In a new database to be released Wednesday, and obtained exclusively by ABC News today, USP warns consumers, the FDA and manufacturers that the amount of food fraud they found is up by 60 percent this year.
USP, a scientific nonprofit that according to their website “sets standards for the identity, strength, quality, and purity of medicines, food ingredients, and dietary supplements manufactured, distributed and consumed worldwide” first released the Food Fraud Database in April 2012.
The organization examined more than 1,300 published studies and media reports from 1980-2010. The update to the database includes nearly 800 new records, nearly all published in 2011 and 2012.
Among the most popular targets for unscrupulous food suppliers?

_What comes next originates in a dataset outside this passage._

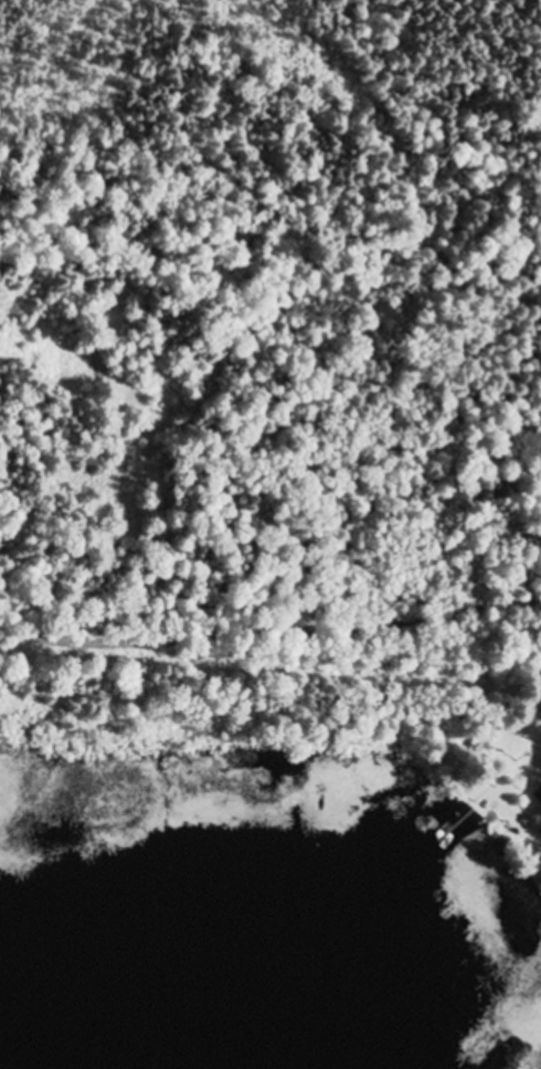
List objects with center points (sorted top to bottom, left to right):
building: (538, 795)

Pomegranate juice, which is often diluted with grape or pear juice.
“Pomegranate juice is a high-value ingredient and a high-priced ingredient, and adulteration appears to be widespread,” Lipp said. “It can be adulterated with other food juices…additional sugar, or just water and sugar.”
Lipp added that there have also been reports of completely “synthetic pomegranate juice” that didn’t contain any traces of the real juice.